Exclude all pictures, then write out exactly the lines below from the first one through the line with "left eye: (107, 54)".

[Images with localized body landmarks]
- Opening Delimiter -
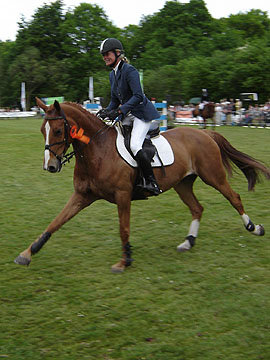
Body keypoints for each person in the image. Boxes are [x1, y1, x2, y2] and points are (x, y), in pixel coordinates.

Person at [97, 38, 161, 196]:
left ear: (117, 53)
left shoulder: (129, 70)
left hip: (141, 114)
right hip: (127, 115)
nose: (105, 57)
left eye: (107, 54)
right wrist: (106, 111)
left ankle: (151, 181)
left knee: (134, 145)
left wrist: (119, 111)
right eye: (103, 55)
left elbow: (138, 95)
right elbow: (114, 100)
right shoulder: (113, 75)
- Closing Delimiter -
**RESPONSE TO THIS EXERCISE:**
Body keypoints for each person in the image. Boxes are [x1, y1, x2, y2] and points are (x, y), in pixel coordinates.

Person at [97, 38, 161, 196]:
left ear: (117, 53)
left shoulder: (129, 70)
left hip: (141, 114)
right hip: (127, 115)
nose: (105, 57)
left eye: (107, 54)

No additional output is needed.